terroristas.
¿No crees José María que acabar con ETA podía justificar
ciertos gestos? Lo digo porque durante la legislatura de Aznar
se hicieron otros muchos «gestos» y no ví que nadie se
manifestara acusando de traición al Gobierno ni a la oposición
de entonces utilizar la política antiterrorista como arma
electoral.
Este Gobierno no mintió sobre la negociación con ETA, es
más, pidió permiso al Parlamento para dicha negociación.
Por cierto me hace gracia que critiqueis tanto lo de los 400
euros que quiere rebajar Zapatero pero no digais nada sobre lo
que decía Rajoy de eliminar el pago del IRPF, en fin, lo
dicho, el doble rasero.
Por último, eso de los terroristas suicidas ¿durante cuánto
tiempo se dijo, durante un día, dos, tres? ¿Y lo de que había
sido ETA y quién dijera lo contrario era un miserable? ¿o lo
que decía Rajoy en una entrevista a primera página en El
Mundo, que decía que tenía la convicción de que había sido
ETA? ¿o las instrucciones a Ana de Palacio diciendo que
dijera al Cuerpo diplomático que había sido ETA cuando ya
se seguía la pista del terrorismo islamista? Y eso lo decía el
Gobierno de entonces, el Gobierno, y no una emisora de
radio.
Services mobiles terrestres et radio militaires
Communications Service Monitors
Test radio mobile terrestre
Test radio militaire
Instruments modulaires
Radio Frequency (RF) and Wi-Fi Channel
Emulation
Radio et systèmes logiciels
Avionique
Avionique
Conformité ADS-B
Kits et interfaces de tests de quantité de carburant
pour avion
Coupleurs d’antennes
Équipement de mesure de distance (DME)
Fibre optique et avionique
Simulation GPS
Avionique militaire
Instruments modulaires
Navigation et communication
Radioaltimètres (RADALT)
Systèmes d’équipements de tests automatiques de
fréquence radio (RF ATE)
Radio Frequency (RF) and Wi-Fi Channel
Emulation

========

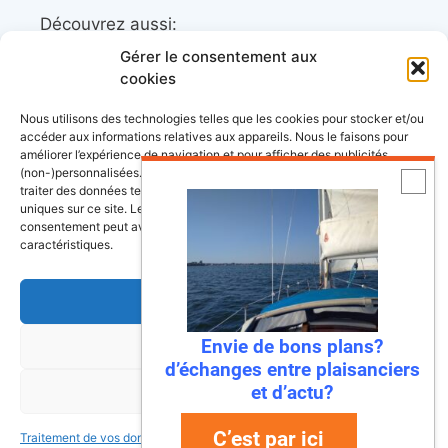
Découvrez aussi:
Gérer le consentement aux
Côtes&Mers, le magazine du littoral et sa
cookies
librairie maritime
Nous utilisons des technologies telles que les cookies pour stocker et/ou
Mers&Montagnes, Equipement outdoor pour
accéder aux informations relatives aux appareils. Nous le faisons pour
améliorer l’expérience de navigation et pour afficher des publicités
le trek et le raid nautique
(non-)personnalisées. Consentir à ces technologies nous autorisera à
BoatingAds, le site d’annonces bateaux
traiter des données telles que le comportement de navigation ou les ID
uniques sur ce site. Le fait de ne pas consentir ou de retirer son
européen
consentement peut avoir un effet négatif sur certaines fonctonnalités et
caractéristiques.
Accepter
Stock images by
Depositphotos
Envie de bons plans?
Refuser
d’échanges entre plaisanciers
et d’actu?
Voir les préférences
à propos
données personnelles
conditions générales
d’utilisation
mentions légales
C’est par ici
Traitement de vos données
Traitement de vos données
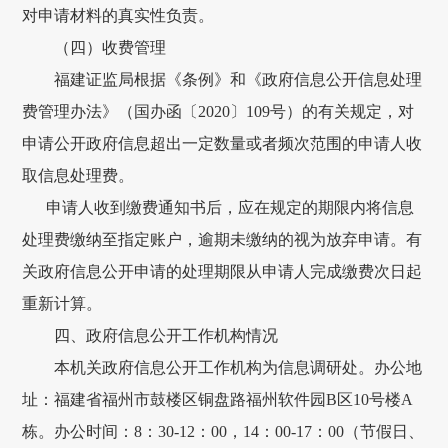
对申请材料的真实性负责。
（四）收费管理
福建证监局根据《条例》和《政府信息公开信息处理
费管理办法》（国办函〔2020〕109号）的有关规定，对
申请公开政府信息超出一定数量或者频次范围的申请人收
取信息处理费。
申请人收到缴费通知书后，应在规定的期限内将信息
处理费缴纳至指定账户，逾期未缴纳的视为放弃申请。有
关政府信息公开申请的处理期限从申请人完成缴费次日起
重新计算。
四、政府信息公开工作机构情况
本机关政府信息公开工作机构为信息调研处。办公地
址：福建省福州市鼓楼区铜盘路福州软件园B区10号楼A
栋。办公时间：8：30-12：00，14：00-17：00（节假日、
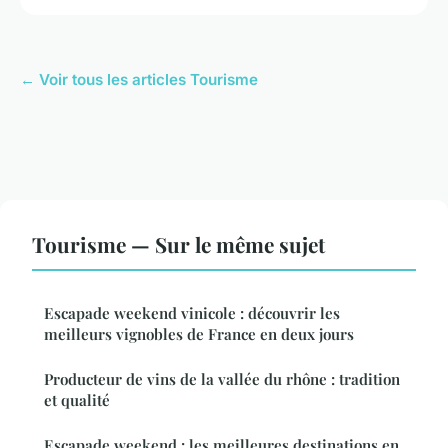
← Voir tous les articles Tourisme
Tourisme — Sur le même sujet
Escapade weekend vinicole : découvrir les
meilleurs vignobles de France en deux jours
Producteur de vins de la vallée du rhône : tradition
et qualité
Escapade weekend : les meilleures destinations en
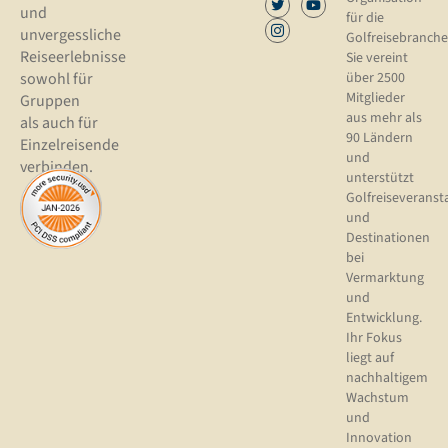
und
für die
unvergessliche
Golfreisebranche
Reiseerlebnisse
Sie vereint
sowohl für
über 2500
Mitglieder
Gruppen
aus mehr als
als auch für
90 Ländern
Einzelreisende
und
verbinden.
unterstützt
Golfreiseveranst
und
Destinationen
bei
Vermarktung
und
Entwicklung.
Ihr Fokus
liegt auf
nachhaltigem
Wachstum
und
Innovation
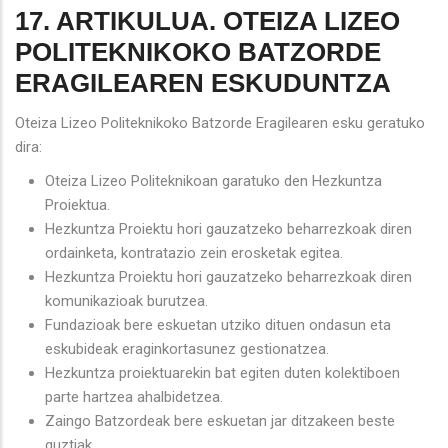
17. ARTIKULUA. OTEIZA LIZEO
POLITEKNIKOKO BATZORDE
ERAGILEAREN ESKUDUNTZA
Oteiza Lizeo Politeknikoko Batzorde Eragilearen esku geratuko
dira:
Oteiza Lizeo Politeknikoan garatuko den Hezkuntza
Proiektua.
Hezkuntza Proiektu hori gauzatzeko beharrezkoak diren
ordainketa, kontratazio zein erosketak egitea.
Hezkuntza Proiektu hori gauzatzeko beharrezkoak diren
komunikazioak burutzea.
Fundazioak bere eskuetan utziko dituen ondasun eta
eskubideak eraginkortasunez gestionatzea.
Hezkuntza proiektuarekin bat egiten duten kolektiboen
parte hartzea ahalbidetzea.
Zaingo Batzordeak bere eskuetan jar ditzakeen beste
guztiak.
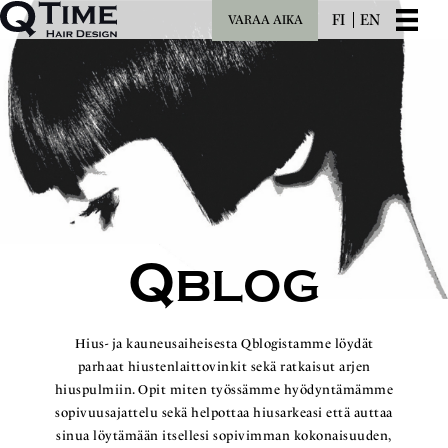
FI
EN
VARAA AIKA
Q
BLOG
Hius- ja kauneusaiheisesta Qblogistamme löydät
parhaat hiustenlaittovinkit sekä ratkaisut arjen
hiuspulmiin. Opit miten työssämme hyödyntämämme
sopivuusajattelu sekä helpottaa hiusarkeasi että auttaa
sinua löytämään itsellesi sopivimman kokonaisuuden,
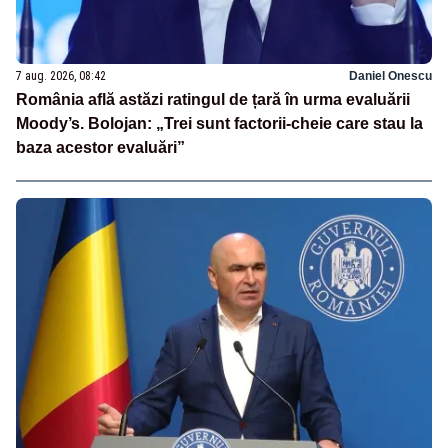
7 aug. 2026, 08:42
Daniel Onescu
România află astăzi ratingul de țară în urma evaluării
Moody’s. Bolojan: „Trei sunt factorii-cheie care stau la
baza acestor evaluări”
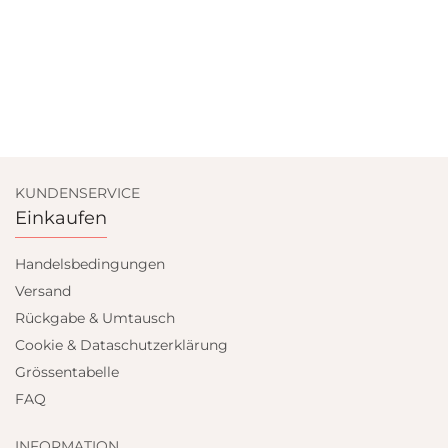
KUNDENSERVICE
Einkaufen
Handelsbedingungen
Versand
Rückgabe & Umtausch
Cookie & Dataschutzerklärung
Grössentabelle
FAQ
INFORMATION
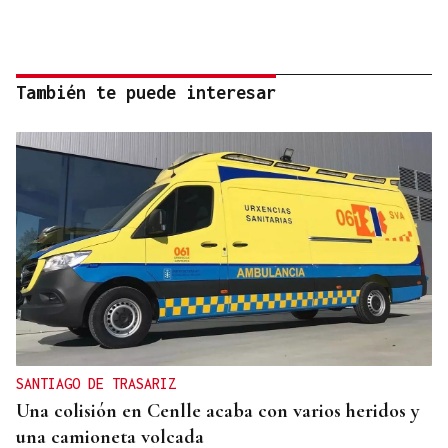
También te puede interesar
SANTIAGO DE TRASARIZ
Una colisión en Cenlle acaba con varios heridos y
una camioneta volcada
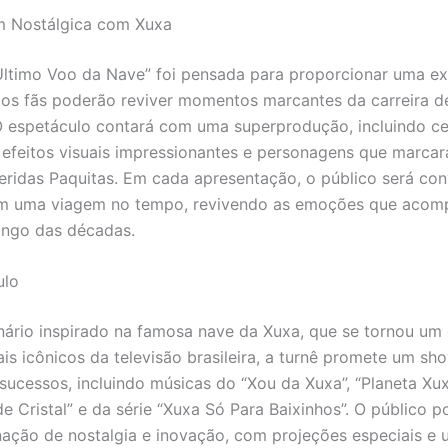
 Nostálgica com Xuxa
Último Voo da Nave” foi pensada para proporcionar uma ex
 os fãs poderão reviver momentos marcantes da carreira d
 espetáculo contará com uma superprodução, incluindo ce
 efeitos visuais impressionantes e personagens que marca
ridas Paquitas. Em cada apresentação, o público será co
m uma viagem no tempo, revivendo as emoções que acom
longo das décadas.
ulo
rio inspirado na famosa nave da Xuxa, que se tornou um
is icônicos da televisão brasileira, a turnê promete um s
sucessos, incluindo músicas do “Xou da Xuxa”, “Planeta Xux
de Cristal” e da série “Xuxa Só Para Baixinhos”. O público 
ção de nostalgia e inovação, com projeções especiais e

========

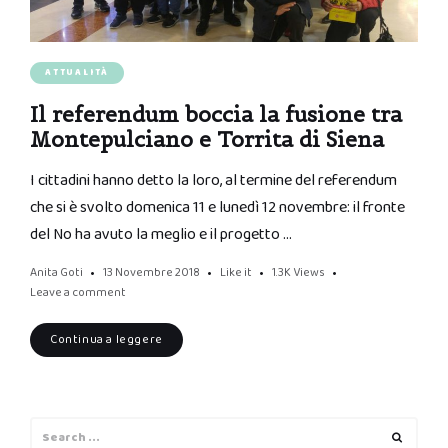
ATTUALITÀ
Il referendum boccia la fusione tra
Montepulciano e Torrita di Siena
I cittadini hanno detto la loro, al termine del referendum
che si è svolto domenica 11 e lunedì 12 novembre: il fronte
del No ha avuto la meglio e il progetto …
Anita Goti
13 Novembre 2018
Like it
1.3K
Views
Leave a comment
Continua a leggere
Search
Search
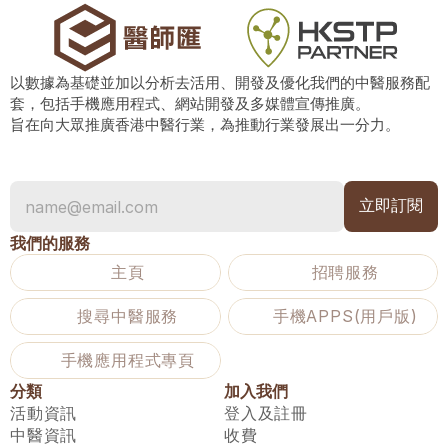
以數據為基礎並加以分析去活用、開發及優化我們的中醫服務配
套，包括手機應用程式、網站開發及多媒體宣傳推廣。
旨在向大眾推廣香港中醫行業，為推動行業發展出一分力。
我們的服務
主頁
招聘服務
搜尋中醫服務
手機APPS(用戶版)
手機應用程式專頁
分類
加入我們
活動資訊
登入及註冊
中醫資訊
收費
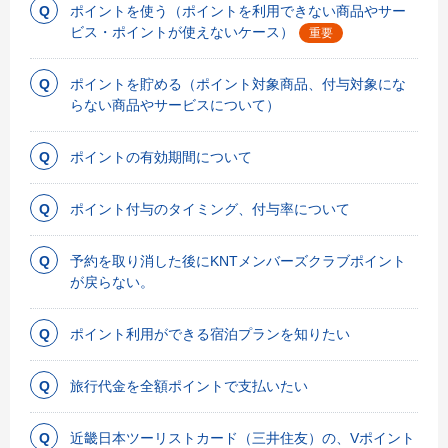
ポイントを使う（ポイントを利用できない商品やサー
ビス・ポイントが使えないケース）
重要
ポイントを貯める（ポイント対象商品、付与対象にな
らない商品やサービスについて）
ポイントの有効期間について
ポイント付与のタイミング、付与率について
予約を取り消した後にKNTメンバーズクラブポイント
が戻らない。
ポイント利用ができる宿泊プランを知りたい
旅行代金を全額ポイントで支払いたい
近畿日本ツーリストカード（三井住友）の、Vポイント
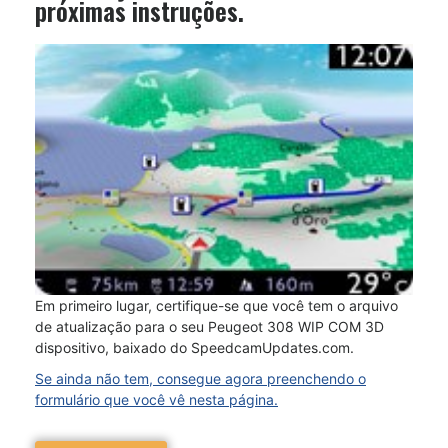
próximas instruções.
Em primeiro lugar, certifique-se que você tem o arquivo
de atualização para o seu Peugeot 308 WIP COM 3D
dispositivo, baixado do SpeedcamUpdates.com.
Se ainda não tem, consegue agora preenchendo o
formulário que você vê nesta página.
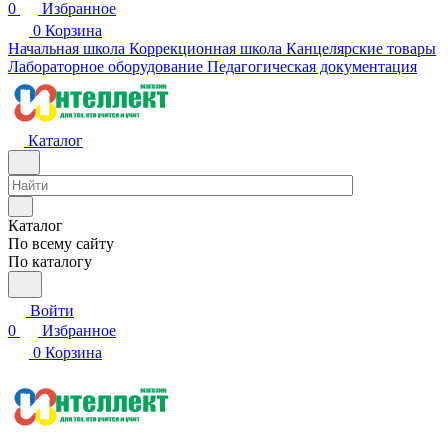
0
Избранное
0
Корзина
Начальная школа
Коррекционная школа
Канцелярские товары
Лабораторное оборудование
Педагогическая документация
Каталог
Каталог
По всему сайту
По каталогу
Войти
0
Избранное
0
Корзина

========

Problem statement
Some of the data mentions "terroristas". Copy every line where it does.

Answer section
terroristas.
Por último, eso de los terroristas suicidas ¿durante cuánto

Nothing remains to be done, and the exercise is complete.